▶ Extract to read
--

Skip Main Navigation | Skip to Content

Bridge students share their research findings

Spotlight Item Photo
Click to open photo
Bookmark and Share

 May 17, 2017

Eleven huge sighs of relief capped off the latest annual Bridge Program Graduation Luncheon this week.

Having summarized their research projects May 16 to a roomful of research heavyweights, the 11 Bridge students are now prepared to receive their master’s degrees May 20 and then, 10 days later, join the Class of 2021 as first-year medical students.

“You’ll be the heart of the Class of 2021,” Associate Dean Chris Leadem told the students. Thanks to the three semesters they’ve already spent here in Bridge, he said, they have knowledge and experience that their new classmates won’t have. History suggests that they’ll be among the leaders of the class. Three of the college’s four current class presidents, he said, are Bridge alumni.

The Bridge Program provides a bridge into medical school for promising, hand-picked students – those whose characteristics make them good candidates for practicing primary care with underserved or minority patients in rural or inner-city communities. Often the students come from such communities themselves.

--

▶ Activity 1
In the article on the Bridge students, rewrite the paragraph that begins "“You’ll be the heart of the Class of 2021,”" as a short list that keeps its main facts.
▶ Activity 2
Write the next part of the article on the Bridge students, picking up after its last paragraph.

▶ Provided data
--

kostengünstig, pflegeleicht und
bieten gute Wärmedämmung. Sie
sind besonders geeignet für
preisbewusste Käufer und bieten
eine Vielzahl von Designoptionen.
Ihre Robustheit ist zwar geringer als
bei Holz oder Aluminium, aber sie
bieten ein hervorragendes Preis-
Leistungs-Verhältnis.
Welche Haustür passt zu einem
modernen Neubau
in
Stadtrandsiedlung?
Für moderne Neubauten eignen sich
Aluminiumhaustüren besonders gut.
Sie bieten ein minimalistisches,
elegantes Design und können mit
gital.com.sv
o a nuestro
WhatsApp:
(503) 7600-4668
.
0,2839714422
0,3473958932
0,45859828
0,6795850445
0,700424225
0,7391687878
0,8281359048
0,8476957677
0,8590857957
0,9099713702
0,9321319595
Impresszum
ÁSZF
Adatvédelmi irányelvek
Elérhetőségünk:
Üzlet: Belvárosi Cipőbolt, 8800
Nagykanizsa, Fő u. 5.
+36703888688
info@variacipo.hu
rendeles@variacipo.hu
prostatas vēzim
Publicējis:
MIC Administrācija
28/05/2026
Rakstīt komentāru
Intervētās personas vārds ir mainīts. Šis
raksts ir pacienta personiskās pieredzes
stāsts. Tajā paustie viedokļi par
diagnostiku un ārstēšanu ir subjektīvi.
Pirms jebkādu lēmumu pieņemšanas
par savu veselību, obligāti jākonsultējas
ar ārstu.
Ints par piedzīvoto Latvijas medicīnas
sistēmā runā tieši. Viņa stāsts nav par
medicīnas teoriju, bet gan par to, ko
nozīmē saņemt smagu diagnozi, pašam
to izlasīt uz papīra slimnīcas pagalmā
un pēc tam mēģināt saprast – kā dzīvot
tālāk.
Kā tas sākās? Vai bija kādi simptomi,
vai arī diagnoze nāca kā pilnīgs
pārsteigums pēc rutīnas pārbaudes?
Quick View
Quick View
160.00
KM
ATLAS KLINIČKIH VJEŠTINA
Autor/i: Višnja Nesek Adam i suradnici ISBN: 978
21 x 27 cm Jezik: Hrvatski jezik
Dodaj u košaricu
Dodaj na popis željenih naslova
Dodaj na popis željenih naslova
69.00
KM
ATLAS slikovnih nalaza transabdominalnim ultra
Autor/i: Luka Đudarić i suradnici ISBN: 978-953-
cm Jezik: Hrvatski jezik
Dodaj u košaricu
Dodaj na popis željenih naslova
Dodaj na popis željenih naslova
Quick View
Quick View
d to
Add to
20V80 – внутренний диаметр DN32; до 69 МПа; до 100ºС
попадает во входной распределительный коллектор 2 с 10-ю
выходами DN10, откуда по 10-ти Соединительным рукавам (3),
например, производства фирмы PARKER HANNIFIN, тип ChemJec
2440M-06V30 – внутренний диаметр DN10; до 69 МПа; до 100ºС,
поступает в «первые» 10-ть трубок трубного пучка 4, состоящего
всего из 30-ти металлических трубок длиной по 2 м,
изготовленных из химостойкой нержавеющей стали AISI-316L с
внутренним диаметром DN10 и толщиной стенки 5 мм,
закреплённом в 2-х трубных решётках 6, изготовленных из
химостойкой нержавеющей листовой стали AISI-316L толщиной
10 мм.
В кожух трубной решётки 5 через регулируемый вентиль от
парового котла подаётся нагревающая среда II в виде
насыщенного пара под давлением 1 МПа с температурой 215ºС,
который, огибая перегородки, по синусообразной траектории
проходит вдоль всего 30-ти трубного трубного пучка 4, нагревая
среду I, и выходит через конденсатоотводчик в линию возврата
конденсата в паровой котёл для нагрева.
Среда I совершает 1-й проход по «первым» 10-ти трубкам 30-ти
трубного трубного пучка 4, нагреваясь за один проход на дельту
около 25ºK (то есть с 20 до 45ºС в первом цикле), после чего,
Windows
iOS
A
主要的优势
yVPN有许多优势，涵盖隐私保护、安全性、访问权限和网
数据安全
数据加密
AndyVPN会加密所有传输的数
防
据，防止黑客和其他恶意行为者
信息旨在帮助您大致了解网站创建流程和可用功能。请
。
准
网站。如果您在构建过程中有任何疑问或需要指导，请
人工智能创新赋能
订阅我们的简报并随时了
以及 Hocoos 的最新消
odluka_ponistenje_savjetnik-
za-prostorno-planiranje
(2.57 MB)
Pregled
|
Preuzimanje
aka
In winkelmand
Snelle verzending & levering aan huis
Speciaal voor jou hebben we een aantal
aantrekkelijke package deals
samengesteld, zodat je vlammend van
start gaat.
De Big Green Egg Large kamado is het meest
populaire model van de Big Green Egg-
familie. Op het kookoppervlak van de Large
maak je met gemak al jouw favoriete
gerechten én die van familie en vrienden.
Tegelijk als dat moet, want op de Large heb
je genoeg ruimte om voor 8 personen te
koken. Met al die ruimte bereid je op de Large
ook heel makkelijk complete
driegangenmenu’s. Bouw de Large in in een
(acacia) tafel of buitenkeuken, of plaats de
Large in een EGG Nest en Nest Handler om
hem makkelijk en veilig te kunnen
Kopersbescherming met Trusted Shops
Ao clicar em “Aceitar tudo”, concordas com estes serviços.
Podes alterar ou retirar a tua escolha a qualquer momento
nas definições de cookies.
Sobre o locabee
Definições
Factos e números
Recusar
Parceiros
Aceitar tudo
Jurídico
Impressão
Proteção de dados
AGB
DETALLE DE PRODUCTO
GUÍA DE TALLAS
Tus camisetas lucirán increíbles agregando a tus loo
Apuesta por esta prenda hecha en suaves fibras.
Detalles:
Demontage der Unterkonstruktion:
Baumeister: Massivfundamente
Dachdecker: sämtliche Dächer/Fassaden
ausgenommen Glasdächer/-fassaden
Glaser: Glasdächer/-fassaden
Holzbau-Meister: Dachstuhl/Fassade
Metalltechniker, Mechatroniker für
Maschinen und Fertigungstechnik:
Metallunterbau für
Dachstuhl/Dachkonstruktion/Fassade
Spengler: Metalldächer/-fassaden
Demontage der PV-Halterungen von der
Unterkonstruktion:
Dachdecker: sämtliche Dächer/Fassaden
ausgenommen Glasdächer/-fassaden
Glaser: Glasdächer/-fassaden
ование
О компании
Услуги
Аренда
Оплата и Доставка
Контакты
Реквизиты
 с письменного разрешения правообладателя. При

--

▶ Response area 1
- Associate Dean Chris Leadem told the students they would be the heart of the Class of 2021.
- Their three semesters in Bridge give them knowledge and experience their new classmates won't have.
- History suggests they will be among the class's leaders: three of the college's four current class presidents are Bridge alumni.

▶ Response area 2
Among the Bridge requirements is a research project with a medically underserved population. Here are the projects for the Bridge Class of 2017 (with faculty mentor’s name in parentheses):

  • Whitney Basford, “Distress and Motivation Experienced by Parents of Children Undergoing an Autism Diagnosis” (Heather Flynn, Department of Behavioral Sciences and Social Medicine).
  • Diana Benedetti, “Parent Perception and Child Weight Gain: Identifying a Potential Misperception” (Gina Sutin, BSSM).
  • Cortez Brown, “Physicians’ Perceived Solutions and Barriers to Early Childhood Obesity Prevention with Low-income Patients: A Pilot Study” (Gail Bellamy, BSSM).
  • Laksmy Castillo, “Female Farmworkers’ Pesticide Exposure Baseline Knowledge” (Joe Grzywacz, Department of Family and Child Sciences).
  • Jasmeka Colvin, “The Relationship Between Depressive Symptoms and Fat, Sugar, and Sodium Intake in African-American Women” (Penny Ralston, Center on Better Health and Life for Underserved Populations).
  • Fernanda Correa, “Baseline Heat-Stress Knowledge Among Migrant Farmworkers in North Florida and South Georgia: Misconceptions and Knowledge Gaps” (Grzywacz).
  • Malcolm Dix, “Black Teachers’ Impact on the Educational Aspirations of Ninth-grade Black Males” (George Rust, BSSM).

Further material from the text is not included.